Use the Matter Manipulator to chop trees into Wooden Logs, open the crafting menu (default C), and convert logs into Timber. Stack enough Timber to wall off a small box with a door and you have basic protection from the hostile critters that come out at night.

Inside, drop an Inventor's Table (12 Timber + 4 Wooden Log). It is the workbench that unlocks every other early game station:

  • Wooden Workbench: 4 Wooden Log, 4 Cobblestone, 10 Timber.
  • Foraging Table: 4 Wooden Log, 10 Timber.
  • Spinning Wheel: 5 Cobblestone, 1 Rope, 40 Timber.
  • Anvil: 120 Timber, 1 Wooden Log, 8 Iron Bar.
  • Primitive Furnace: 4 Mud, 1 Campfire, 20 Cobblestone.

Prioritize the Anvil. It eats the most Timber but unlocks weapons and racial armor, both of which you will want before going underground.

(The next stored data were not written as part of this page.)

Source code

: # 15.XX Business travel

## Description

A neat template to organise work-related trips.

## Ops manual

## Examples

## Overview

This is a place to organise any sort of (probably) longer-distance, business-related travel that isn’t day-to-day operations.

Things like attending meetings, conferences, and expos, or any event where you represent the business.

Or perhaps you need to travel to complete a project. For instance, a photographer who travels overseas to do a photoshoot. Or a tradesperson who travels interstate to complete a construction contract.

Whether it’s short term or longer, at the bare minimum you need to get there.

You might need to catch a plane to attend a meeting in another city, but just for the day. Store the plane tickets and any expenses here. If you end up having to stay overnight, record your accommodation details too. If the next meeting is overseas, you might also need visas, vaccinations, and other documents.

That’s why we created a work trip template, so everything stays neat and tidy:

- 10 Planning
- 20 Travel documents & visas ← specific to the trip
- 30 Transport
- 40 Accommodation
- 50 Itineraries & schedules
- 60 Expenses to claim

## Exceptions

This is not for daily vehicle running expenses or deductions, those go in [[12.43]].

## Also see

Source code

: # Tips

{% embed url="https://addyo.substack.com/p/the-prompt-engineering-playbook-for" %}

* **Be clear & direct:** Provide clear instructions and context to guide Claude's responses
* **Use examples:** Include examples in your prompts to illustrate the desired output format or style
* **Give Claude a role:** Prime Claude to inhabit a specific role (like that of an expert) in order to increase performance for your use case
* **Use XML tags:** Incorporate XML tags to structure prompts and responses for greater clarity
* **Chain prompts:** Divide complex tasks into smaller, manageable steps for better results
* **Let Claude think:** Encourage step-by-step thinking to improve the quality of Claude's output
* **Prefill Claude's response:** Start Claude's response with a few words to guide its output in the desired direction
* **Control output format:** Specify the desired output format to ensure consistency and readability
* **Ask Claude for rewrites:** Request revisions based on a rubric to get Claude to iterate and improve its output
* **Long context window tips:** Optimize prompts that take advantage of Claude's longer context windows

You can absolutely pour hours into a floating laboratory later. For now, a four wall shed is enough.

Going Underground

Plant fibres craft into Ropes, and Ropes let you climb down vertical shafts without splattering on the cave floor. Once below, your Matter Manipulator harvests Mud, Cobblestone, and the early metals that matter most: Copper and Iron Ore. Smelt the iron, hit the Anvil, and you finally have a real loadout.

Finding the Gateway

At some point S.A.I.L. radios about a strange ancient energy source. Follow the marker until you reach a stone Ancient Gateway sitting somewhere on the planet. It is broken, naturally, and needs 20 Core Fragments to power on. Core Fragments drop from old mineshafts and rocky caves, so by the time you finish tier one underground you usually have most of them already.

Once repaired, interact with the console and the gateway warps you to The Ark, the central hub for the main storyline. Talk to the old man waiting there, watch the cutscene, and Starbound's real progression unlocks. From this point on the galaxy is the limit. Or the planet count is, but only one of those sounds dramatic.